* Recorded data:
/---
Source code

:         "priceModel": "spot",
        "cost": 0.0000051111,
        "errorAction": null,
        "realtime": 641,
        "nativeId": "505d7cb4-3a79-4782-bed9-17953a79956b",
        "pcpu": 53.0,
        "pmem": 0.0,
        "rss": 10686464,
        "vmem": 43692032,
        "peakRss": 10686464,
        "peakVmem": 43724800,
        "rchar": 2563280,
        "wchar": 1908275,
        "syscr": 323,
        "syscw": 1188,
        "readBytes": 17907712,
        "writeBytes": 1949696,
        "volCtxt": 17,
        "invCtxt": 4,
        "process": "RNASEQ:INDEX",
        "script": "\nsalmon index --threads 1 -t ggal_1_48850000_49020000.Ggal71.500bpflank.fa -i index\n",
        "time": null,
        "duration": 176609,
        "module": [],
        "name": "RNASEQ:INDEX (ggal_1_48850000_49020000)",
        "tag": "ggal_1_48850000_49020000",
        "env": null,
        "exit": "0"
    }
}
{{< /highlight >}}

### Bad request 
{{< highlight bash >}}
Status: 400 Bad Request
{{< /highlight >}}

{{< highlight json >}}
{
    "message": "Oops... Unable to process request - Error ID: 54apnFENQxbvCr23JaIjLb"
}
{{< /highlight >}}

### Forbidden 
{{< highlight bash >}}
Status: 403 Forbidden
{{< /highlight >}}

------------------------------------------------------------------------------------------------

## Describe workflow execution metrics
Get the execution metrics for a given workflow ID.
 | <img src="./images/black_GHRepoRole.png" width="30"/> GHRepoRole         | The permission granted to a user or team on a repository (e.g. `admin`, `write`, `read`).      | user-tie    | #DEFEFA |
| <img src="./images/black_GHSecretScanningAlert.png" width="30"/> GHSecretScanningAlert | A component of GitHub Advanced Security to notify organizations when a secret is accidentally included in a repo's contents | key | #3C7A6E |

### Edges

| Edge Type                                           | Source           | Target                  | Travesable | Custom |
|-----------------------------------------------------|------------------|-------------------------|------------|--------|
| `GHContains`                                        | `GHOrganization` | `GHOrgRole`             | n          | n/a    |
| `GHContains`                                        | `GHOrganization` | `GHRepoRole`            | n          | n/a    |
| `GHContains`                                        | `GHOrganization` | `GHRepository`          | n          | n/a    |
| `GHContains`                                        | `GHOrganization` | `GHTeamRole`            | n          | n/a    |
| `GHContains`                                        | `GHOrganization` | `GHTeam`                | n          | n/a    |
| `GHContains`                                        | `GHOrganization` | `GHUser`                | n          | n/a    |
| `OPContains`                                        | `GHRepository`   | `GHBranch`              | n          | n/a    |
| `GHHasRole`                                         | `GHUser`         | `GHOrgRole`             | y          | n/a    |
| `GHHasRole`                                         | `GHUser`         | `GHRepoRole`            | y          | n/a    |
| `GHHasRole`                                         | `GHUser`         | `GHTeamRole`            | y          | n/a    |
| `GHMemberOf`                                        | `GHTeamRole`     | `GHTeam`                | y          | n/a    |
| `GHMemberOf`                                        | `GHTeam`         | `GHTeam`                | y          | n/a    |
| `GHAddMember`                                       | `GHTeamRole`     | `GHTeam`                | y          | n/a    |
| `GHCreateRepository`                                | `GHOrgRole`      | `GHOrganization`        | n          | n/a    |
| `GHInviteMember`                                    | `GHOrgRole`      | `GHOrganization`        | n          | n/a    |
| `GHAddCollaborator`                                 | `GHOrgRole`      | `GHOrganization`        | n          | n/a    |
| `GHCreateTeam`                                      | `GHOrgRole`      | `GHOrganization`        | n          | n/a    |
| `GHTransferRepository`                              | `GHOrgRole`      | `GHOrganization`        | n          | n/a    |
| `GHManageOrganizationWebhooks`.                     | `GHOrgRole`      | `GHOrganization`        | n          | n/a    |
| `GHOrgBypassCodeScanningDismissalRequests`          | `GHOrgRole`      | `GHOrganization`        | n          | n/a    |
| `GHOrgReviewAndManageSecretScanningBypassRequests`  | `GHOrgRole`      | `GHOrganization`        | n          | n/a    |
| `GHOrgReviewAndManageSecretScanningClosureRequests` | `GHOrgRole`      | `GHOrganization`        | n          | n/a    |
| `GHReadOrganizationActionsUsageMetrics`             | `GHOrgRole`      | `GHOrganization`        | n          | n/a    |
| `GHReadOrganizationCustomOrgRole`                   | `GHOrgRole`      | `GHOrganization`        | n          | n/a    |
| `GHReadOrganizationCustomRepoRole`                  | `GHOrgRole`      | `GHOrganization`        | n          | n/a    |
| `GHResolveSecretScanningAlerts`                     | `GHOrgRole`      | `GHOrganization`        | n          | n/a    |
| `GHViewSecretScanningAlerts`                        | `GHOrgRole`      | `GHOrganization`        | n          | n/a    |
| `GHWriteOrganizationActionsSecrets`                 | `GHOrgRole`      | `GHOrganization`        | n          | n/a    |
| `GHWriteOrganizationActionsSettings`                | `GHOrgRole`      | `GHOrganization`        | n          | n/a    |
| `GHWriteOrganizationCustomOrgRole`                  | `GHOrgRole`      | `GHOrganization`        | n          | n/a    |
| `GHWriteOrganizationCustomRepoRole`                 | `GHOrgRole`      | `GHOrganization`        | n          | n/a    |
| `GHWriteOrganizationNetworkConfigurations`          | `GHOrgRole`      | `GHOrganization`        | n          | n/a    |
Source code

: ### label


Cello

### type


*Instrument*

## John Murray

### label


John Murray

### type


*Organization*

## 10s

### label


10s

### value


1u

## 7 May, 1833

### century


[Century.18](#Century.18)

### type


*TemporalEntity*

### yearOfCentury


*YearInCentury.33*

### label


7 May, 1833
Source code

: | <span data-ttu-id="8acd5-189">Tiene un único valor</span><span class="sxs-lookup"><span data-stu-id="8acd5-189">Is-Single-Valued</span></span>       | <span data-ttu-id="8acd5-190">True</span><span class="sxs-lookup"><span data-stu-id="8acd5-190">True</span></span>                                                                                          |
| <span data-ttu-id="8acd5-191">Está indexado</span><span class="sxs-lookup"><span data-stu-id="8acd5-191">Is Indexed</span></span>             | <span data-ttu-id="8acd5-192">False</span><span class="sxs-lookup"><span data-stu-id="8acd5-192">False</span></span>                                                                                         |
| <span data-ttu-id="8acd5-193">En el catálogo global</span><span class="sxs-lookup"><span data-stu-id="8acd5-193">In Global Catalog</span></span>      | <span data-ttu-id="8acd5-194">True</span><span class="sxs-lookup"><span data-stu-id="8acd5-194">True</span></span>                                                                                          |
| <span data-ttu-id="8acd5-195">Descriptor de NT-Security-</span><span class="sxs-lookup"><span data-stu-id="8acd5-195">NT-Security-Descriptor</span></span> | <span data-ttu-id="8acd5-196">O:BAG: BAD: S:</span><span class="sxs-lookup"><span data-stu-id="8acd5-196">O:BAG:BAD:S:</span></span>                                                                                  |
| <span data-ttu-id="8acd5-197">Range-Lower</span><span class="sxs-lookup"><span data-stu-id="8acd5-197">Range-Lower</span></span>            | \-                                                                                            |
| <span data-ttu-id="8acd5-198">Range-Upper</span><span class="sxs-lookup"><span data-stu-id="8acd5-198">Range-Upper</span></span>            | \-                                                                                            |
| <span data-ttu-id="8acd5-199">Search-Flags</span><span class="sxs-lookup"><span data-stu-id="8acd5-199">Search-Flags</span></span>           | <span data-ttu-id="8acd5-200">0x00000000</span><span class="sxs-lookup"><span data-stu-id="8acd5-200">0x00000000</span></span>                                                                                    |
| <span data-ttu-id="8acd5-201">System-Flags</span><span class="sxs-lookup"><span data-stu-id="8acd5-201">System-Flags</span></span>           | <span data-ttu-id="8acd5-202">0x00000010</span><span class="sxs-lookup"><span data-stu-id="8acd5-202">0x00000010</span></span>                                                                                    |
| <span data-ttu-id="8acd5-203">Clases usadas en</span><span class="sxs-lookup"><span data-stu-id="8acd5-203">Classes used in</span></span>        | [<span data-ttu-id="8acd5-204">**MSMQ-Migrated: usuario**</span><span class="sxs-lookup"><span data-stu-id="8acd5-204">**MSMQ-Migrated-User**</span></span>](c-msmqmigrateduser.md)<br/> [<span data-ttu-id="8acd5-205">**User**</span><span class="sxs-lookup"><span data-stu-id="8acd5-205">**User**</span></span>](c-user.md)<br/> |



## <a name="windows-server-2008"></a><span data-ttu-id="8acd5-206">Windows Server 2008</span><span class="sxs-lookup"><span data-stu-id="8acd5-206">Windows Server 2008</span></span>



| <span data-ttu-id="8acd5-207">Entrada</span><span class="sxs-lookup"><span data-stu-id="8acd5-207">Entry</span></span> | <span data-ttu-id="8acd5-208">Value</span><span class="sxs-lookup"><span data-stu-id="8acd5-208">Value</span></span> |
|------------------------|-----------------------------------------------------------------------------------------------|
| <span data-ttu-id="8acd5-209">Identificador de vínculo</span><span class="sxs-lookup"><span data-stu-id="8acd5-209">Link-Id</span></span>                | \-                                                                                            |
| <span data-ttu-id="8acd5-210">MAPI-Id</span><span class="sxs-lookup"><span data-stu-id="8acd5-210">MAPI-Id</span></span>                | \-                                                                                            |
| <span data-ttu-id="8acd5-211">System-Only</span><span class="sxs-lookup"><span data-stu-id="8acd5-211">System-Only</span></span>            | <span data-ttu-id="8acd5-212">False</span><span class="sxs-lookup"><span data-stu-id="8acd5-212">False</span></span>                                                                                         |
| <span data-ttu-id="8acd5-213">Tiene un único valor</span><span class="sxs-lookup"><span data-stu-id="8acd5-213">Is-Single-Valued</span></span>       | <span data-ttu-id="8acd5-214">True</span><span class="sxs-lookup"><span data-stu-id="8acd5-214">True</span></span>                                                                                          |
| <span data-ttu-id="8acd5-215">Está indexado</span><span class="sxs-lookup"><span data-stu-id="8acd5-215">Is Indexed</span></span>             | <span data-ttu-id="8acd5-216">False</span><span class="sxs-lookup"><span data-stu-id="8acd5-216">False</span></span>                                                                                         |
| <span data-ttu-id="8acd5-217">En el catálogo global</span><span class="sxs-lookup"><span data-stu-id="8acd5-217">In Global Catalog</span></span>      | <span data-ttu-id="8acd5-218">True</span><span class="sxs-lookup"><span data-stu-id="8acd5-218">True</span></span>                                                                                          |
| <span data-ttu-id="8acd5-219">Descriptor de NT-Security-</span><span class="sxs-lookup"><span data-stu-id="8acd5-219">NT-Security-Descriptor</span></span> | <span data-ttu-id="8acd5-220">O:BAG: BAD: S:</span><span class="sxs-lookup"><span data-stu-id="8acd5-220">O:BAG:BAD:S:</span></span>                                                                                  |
\---
* Task statement:
Using the records above, gather all lines where the string "execution" is present.

* Exercise solution:
## Describe workflow execution metrics
Get the execution metrics for a given workflow ID.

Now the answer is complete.